Quantum Imaging and Correlation: SPAD arrays facilitate measurement of higher-order photon correlations, super-resolution quantum imaging, entanglement, and photon-number-resolving detection for quantum information science. For instance, arrays with >50% peak PDE and timing jitter <150 ps support multi-photon correlation from single emitters (Lubin et al., 2019).
Fluorescence Lifetime Imaging (FLIM) and Microscopy: Large arrays with high timing precision are used for laser-scanning microscopy and FLIM, offering spatial parallelism and time-tagged event streams. Designs with asynchronous, event-based readout and per-pixel quenching circuits achieve >60% PDE and <200 ps timing jitter, substantially improving spatial resolution and signal-to-noise (Buttafava et al., 2020, Bruschini et al., 2019).
Neuromorphic and Ultra-Fast Imaging: Event-driven SPAD arrays with on-chip feature extraction realize low-latency, high-throughput object recognition and high-speed burst photography, leveraging the binary, timestamped photon stream for data compression and robust performance under extreme photon starvation (Afshar et al., 2019, Ma et al., 2020).
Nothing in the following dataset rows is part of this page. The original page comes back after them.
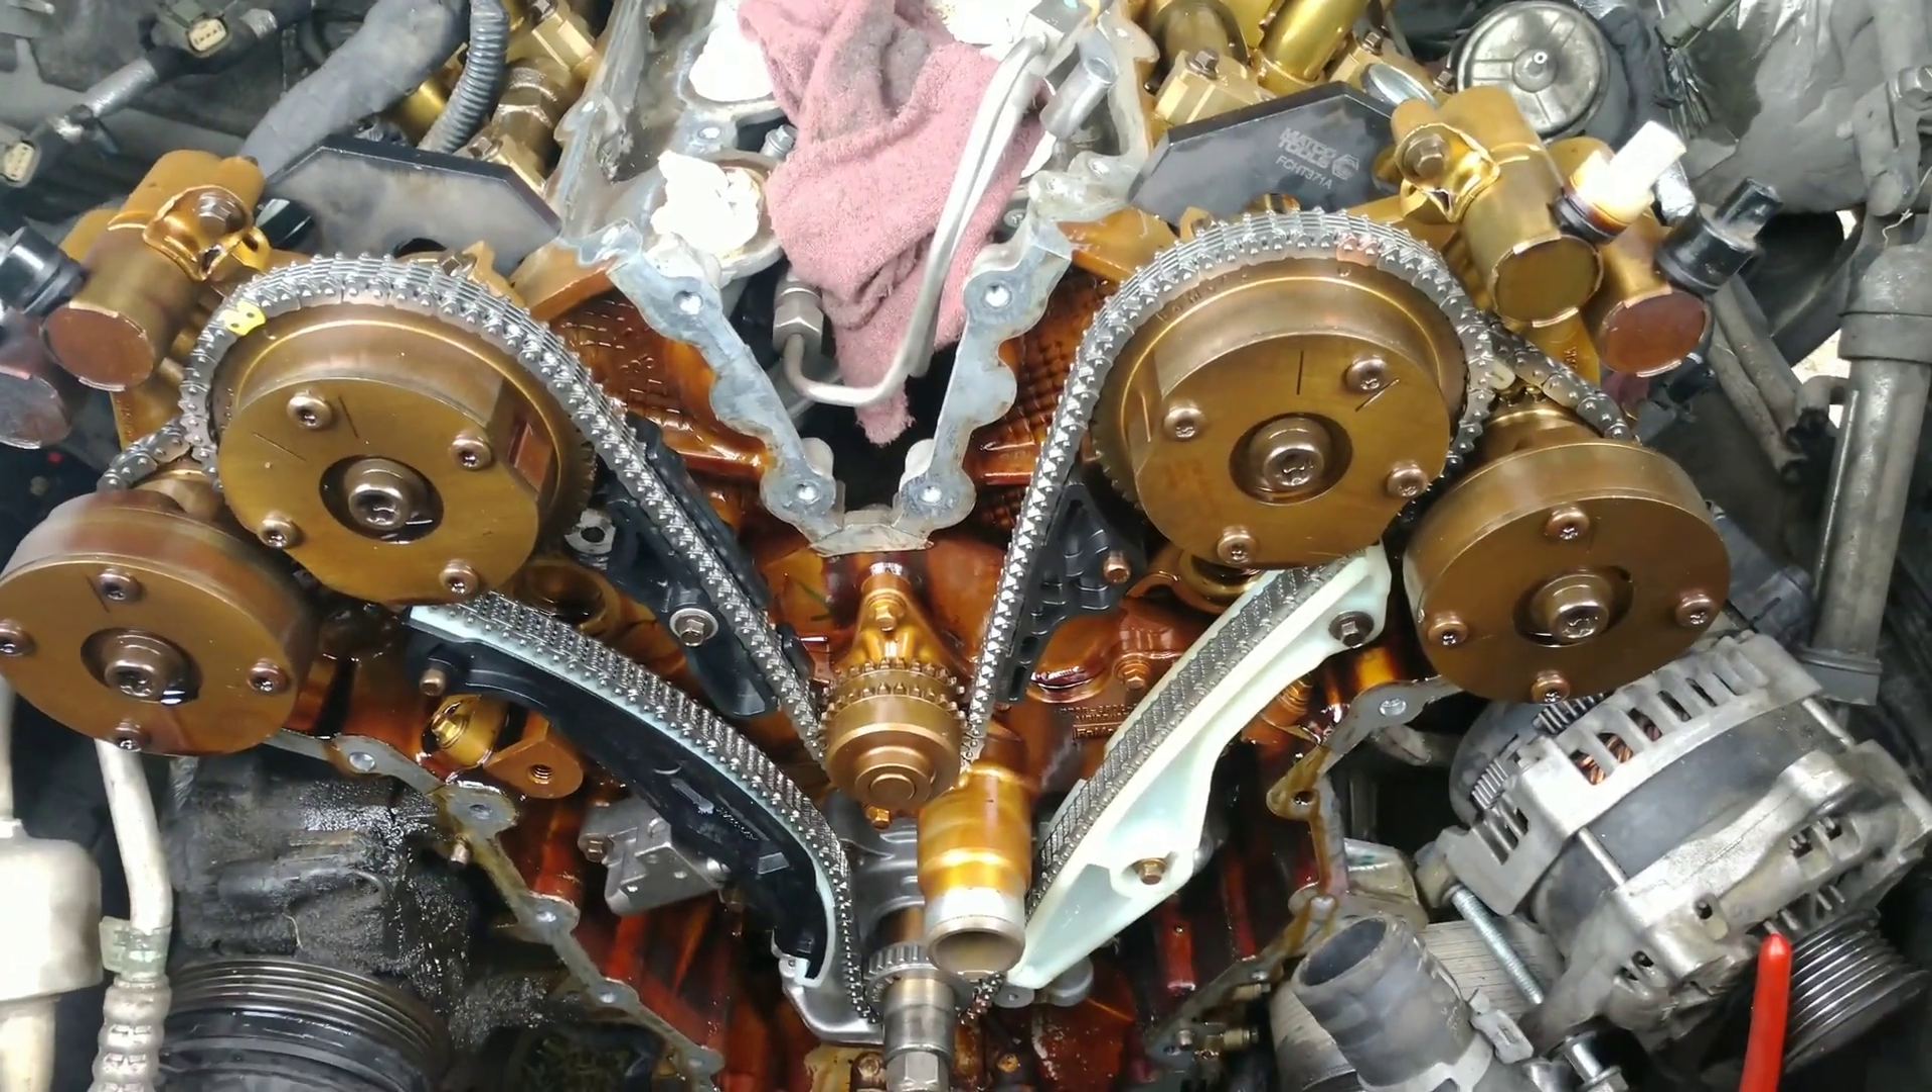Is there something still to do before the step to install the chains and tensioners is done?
No.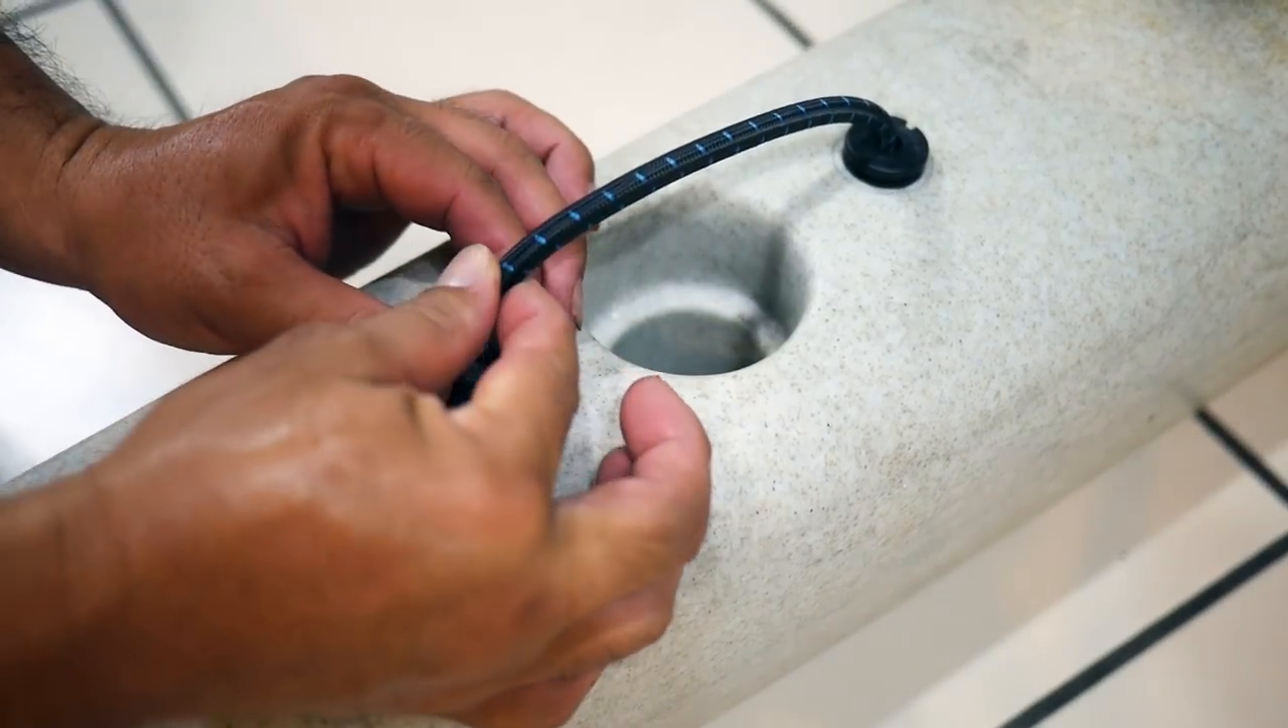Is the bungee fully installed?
No.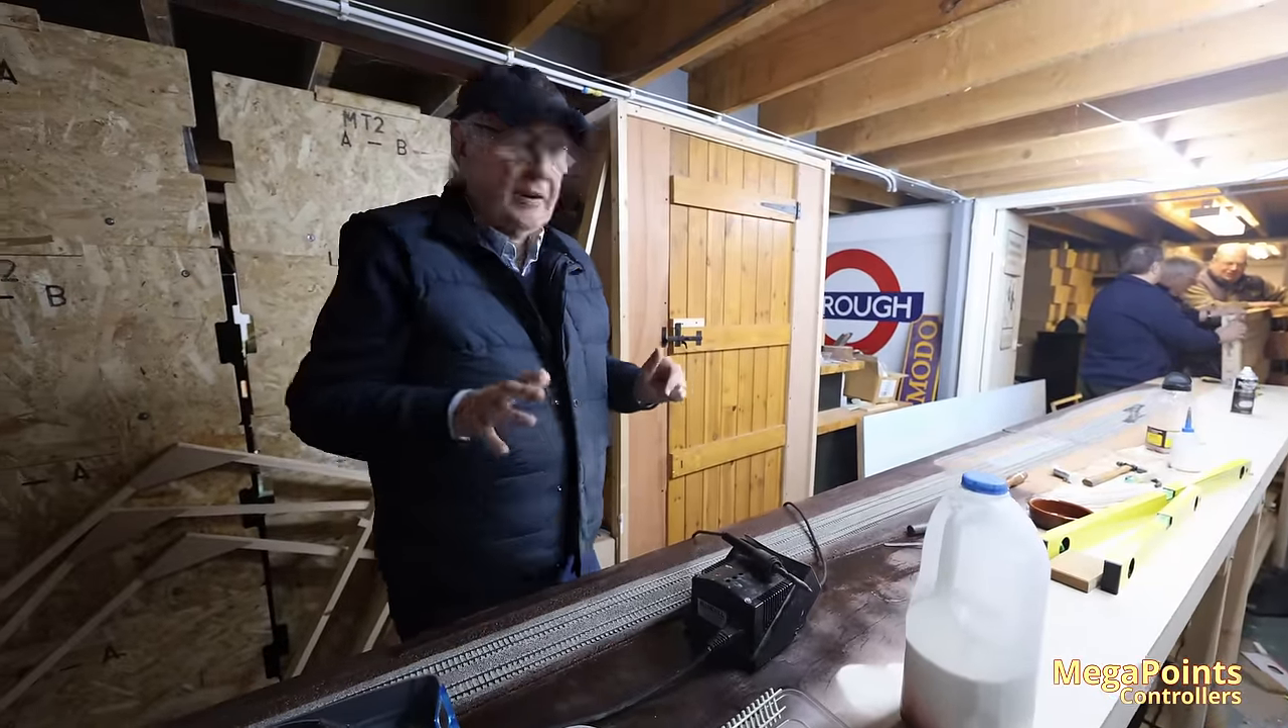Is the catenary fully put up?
No.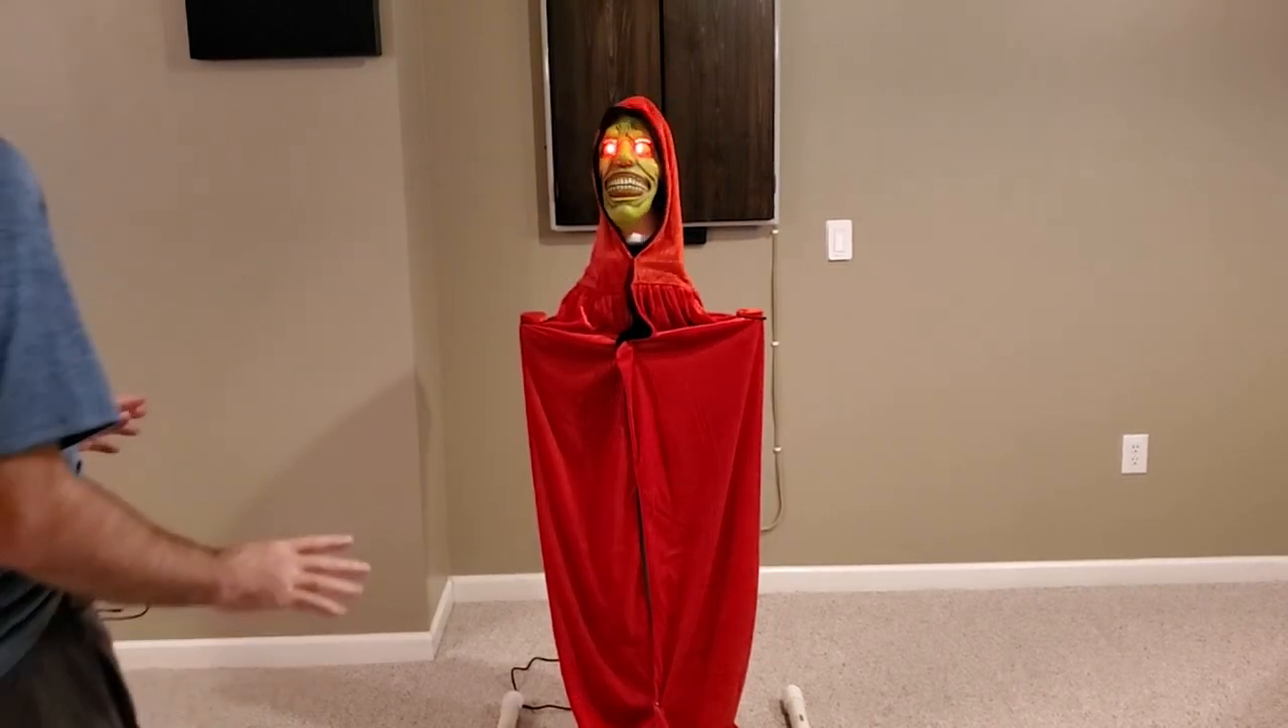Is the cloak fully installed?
Yes.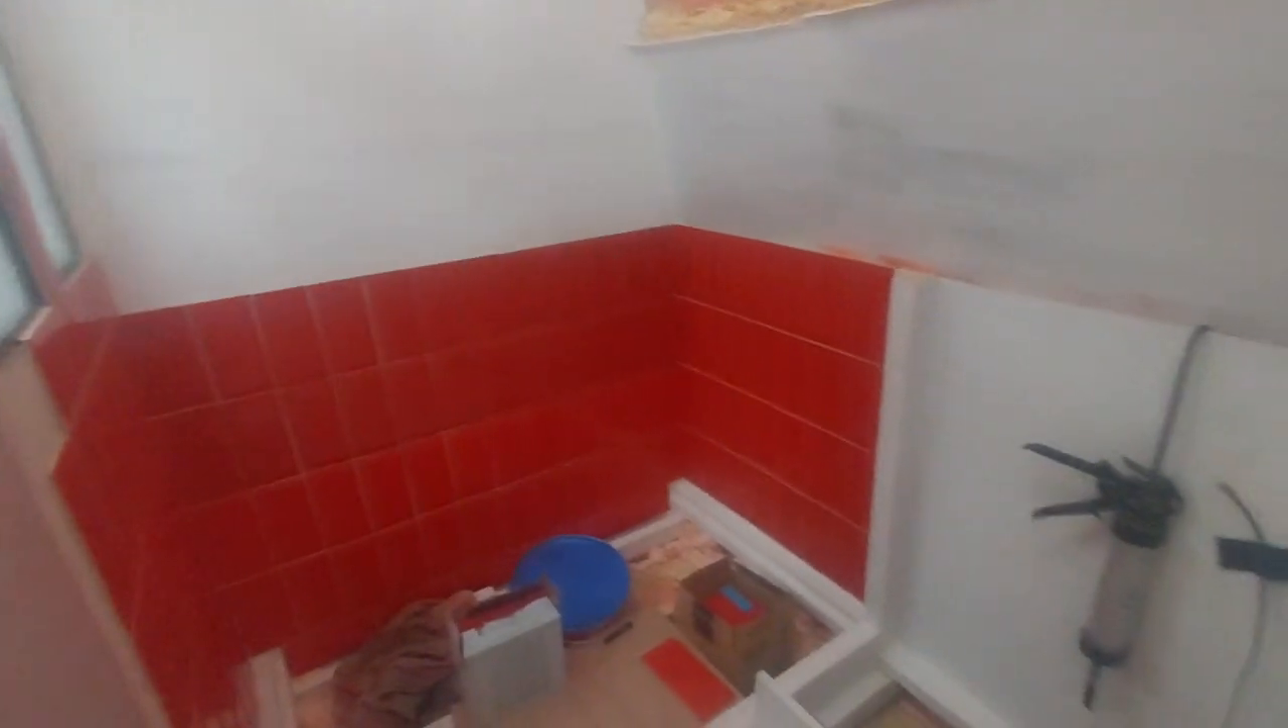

6. Challenges and Prospects: Scaling, Fill Factor, and Advanced Integration

SPAD array technologies confront several design and fabrication challenges as array formats scale and application domains broaden:

Fill Factor vs Pixel Functionality: Trade-offs between in-pixel electronics (counters, TDCs, feature extraction circuits) and geometric fill factor remain at the technological frontier. Adoption of microlens arrays and field-focusing architectures mitigate losses due to inactive area.
Process Compatibility and Uniformity: Integration with advanced CMOS nodes (down to 65 nm) and monolithic BSI processes allows aggressive scaling, but process-induced variabilities in breakdown voltage, dark noise, and PDE can limit yield and uniformity.
Optical Crosstalk and Isolation: As arrays densify, mitigation of avalanche photon-induced crosstalk via deep-trench isolation, metal shielding, or active edge biasing becomes critical.
Future Integration: 3D stacking (separate SPAD and logic tiers), backside-illumination, and embedded photonics (including direct hybridization with waveguides for quantum circuits) are active research areas for achieving higher fill factors, improved PDE, and tight integration with computational pipelines (Gualandi et al., 6 Dec 2025, Dolphin et al., 5 Sep 2025).
Application-Driven Design: Performance requirements for ToF LiDAR, PET, microscopy, quantum information, and neuromorphic processors drive distinct engineering optimizations in pixel pitch, quench timing, counter depth, and interconnect architecture.

Ongoing research aims to combine high PDE (especially extending >40% into the NIR), sub-100 ps jitter, >50% fill factor (with microlenses or BSI), dense scaling (≤10 μm pitch), and advanced digital integration—ushering in a new era of single-photon imaging, ranging, and quantum measurement at scale (Bian et al., 2022, Gulinatti et al., 2020, Sieleghem et al., 2022).